The constant burden isn’t worth the hassle when it’s just sex, and everyone’s doing it.

Be ready to face the critics. It may even cause friction in some relationships, but those who truly value you will understand, even if they don’t see eye-to-eye. This is how I crossed the bridge with my own mother.

Talk about sex. I’m still learning how to.

I am still in the process of having those conversations within my romantic relationships. Feeling comfortable talking about sex with your partner is often an indicator of compatibility. Furthermore, I’ve recognized that learning about your sexual preferences is a continuous journey—they will evolve with you.

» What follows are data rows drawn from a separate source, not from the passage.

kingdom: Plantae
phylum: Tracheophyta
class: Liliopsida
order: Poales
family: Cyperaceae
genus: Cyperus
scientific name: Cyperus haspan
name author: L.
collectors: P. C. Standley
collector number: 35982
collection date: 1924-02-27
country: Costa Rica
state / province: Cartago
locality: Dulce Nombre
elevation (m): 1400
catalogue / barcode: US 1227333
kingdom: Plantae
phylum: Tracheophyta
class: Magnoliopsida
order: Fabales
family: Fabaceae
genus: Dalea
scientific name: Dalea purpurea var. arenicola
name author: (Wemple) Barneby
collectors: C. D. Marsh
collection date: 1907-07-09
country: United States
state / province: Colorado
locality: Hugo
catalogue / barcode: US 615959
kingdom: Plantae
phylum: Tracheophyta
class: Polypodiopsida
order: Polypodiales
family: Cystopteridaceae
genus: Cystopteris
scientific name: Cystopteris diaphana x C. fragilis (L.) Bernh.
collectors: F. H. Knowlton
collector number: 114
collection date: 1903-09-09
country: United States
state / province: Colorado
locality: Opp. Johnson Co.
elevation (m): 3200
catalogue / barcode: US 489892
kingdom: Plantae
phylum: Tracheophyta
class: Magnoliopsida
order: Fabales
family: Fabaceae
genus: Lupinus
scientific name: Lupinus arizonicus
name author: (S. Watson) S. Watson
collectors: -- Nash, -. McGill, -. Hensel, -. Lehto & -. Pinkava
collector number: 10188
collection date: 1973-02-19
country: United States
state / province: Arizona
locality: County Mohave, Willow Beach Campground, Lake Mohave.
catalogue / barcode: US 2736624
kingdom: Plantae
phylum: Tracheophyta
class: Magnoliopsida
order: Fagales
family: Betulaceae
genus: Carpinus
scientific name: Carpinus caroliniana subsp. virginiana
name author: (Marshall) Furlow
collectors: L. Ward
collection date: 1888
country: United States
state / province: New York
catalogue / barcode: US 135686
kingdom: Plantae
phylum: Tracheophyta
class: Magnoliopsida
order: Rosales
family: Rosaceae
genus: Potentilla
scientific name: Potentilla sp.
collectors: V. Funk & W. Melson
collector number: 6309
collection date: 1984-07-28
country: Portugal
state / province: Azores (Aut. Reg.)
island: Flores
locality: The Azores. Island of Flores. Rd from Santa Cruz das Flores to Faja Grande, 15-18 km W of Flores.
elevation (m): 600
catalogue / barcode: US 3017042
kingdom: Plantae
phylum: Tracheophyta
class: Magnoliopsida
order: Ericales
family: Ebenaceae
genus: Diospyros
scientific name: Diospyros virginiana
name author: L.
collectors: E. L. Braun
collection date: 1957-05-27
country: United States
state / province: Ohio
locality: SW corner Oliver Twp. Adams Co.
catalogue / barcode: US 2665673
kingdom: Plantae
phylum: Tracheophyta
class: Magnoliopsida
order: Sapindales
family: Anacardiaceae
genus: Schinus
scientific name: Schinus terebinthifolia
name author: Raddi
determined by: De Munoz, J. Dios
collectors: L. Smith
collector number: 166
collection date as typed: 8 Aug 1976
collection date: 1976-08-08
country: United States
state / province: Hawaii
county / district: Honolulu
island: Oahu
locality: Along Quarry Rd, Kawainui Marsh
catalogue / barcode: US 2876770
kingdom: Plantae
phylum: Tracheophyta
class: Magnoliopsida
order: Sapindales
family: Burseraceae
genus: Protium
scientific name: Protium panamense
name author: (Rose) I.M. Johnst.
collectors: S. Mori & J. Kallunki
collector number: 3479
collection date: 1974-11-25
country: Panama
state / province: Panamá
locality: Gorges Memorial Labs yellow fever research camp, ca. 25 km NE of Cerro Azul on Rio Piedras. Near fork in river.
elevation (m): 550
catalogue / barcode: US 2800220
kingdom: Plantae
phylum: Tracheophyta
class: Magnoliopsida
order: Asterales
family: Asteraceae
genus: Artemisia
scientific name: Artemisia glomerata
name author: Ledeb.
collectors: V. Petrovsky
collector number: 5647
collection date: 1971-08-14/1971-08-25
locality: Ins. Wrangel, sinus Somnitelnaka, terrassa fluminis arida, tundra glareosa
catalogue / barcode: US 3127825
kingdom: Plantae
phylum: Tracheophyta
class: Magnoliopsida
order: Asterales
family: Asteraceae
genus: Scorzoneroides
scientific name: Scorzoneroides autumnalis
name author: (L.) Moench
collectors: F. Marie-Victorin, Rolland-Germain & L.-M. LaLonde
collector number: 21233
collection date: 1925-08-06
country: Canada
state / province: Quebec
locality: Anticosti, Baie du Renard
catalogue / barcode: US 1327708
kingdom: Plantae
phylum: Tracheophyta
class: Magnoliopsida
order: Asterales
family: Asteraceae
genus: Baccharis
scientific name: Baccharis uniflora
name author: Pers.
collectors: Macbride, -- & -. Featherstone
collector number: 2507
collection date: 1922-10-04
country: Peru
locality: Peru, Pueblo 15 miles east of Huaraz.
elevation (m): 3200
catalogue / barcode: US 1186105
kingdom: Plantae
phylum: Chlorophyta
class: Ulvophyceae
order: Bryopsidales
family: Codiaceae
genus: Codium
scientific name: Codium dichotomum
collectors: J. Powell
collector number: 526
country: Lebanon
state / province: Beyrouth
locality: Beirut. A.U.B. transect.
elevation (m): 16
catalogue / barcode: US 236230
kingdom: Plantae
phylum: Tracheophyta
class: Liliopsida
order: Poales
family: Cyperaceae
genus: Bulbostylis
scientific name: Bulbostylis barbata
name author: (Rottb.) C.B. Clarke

Take your time. My personal journey has been a quiet one because I was subconsciously raised to believe that sex is sinful. Becoming more aware of where those biases came from helped me break them down and form my own foundations to grow from.

The most important lesson is to know that your worth is not determined by others’ opinions. Everyone deserves respect, regardless of how open they are about their sexuality.

There will always be someone who will disagree, so why let it get in the way of you having an orgasm?